##### Teks Renungan
Proses pembentukan karakter dan keimanan dengan Kristus sebagai acuannya, bukanlah sebuah proses yang mudah dan secara asal-asalan dikerjakan oleh Tuhan. Proses tersebut besar dan sangat rumit. Jika kita ditugaskan untuk menyusun permainan puzzle seluas meja makan saja pasti akan merasa kesulitan. Bagaimana jika puzzle tersebut seukuran lapangan bola. Setidaknya seperti itulah gambaran sederhananya betapa sulit dan beratnya proses yang Tuhan kerjakan dalam membentuk karakter kita hingga serupa dengan karakter Kristus. Disitulah iman kita bekerja.
Iman yang kuat sangatlah diperlukan dalam proses hidup yang harus kita lalui. Bagaimanakah mungkin bangsa Israel dapat selamat dari racun ular yang mematikan hanya dengan cara memandang kepada ular tembaga Musa (Bilangan 21:4-9)? Itulah iman. Ada bagian-bagian proses yang menuntut kita untuk sepenuhnya percaya kepada Tuhan, sekalipun itu kadang terasa tidak masuk akal.
           Saat proses itu terlihat mustahil dan tidak masuk akal, pandanglah salib Kristus. Di salib itulah manusia didamaikan dengan Tuhan melalui curahan darah Tuhan Yesus Kristus. Seperti halnya seorang penjahat yang disalib disebelah Kristus, bertobat disaat-saat terakhir kehidupannya dan ia menerima Firdaus, demikianlah pertolongan Tuhan juga akan dinyatakan disaat-saat terberat dalam proses yang harus kita jalani. Ambillah komitmen kelahiran baru. Masukilah proses pembentukan yang Tuhan kerjakan dalam kehidupan kita. Percayalah sepenuhnya dengan apa yang Tuhan kerjakan, dan lihatlah bagaimana kasih Tuhan dicurahkan melalui proses-proses kehidupan tersebut. Amin.

(Renungan dari Yohanes 3:1-21)

MENGIKUT KRISTUS ADALAH MEMATIKAN KEINGINAN DIRI (Kolose 3:5)


Kekristenan bukanlah sebuah pilihan hidup yang mudah. Menjadi seorang yang beriman kepada Kristus sebagai Tuhan dan Juru Selamat, menuntut sebuah pengorbanan yang sangat besar. Kekristenan menuntut umatnya untuk menjadi pribadi yang dewasa dalam hal keimanan dan karakter.
##########
##### Data
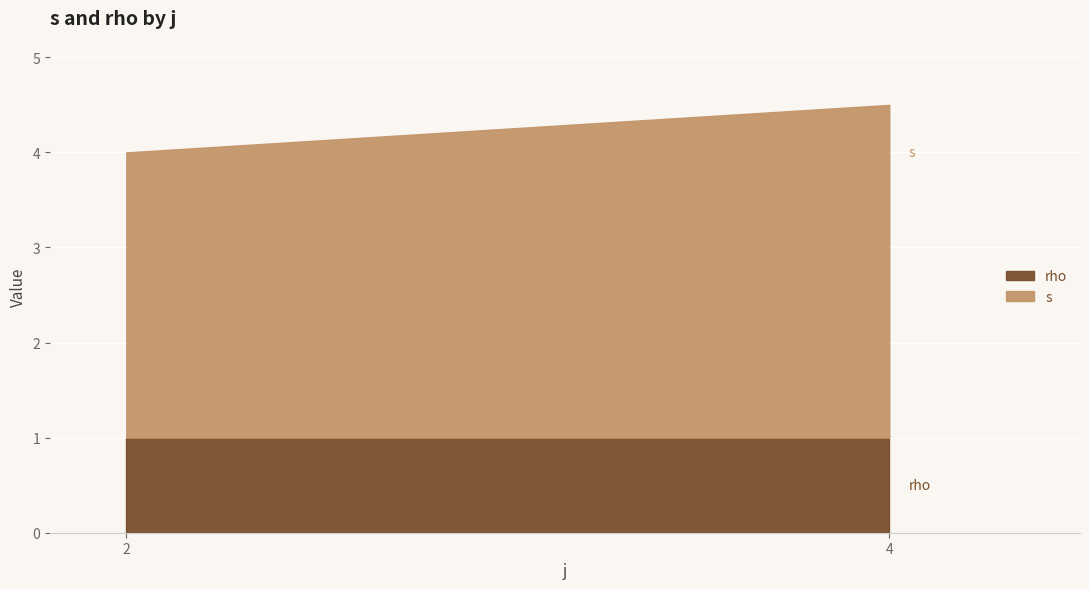

What is the total value across all series at 4?

4.5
##########
▶ _Tugas 1_
Sebutkan semua rujukan ayat Alkitab yang tercantum dalam teks renungan.
▶ _Tugas 2_
Teruskan teks renungan tentang mengikut Kristus, mulai setelah kalimat terakhir yang tertulis.
Data ini merupakan bahan terpisah dari teks renungan.

▶ _Kolom Jawaban 1_
Bilangan 21:4-9
Yohanes 3:1-21
Kolose 3:5

▶ _Kolom Jawaban 2_
Adalah sebuah hal yang salah jika mengidentikkan kekristenan dengan kenyamanan, keamanan, berkat yang tiada berhenti, atau kehidupan sukacita tanpa derita. Justru sebaliknya. Iman kepada Kristus akan selalu berhadapan dengan kebalikan dari kondisi-kondisi tersebut. Hal tersebut juga bukan berarti bahwa mengikut Yesus hanya akan diisi dengan penderitaan. Proses pembentukan karakter adalah hal utama. Dalam proses tersebut tentunya melibatkan “latihan-latihan” dimana karakter yang dewasa akan terbentuk. Di tengah proses kehidupan, Tuhan juga selalu memberi waktu/kesempatan untuk “beristirahat.”
Para murid Tuhan Yesus telah merasakan hal yang sama, saat kita bicara mengenai proses pendewasaan rohani. Sebagaimana kita semua ketahui, latar belakang para murid Tuhan Yesus (dan bahkan Tuhan Yesus sendiri) adalah masyarakat Yahudi. Pada awalnya, mereka melihat pribadi Yesus sebagai calon pembebas masyarakat Yahudi dari tekanan penjajah Romawi. Mereka, dan kebanyakan masyarakat Yahudi kala itu, berharap bahwa bangsa Yahudi akan menjadi bangsa yang besar, berkuasa di seluruh dunia. Melalui Yesus yang dengan demonstrasi kuasa-Nya mereka percayai sebagai mesias, bangsa Yahudi akan dikembalikan kepada masa kejayaannya.
Kenyataan berbicara lain. Yesus yang awalnya diharapkan akan menjadi mesias pembebas bangsa Yahudi dari tekanan Romawi, terlihat menerapkan ajaran Taurat dengan sangat berbeda. Tuhan Yesus menekankan pada hakikat Taurat, lebih daripada praktik jasmaniahnya. Yesus terlihat tidak berminat untuk membangun kejayaan kerajaan Israel secara fisik. Mulai saat itu, banyak orang Yahudi yang menjadi murid dan mengikut Yesus, menjadi sangat kecewa dan meninggalkan-Nya. Hal tersebut tercatat dalam injil Yohanes 6:60-66.
Pada ayat 63 perikop tersebut, Tuhan Yesus berkata “Rohlah yang memberi hidup, daging sama sekali tidak berguna. Perkataan-perkataan yang Kukatakan kepadamu adalah roh dan hidup.” Konteks yang melatarbelakangi perikop tersebut adalah perbincangan mengenai posisi Yesus sebagai sumber kehidupan bagi manusia, yang digambarkan-Nya dengan penggambaran yang terkenal: “Roti Hidup.” Kembali Yesus menekankan bahwa berita yang dibawa-Nya bukanlah kemerdekaan secara fisik, melainkan secara rohani: hidup kekal bersama Tuhan, bukan kemerdekaan sementara di dunia.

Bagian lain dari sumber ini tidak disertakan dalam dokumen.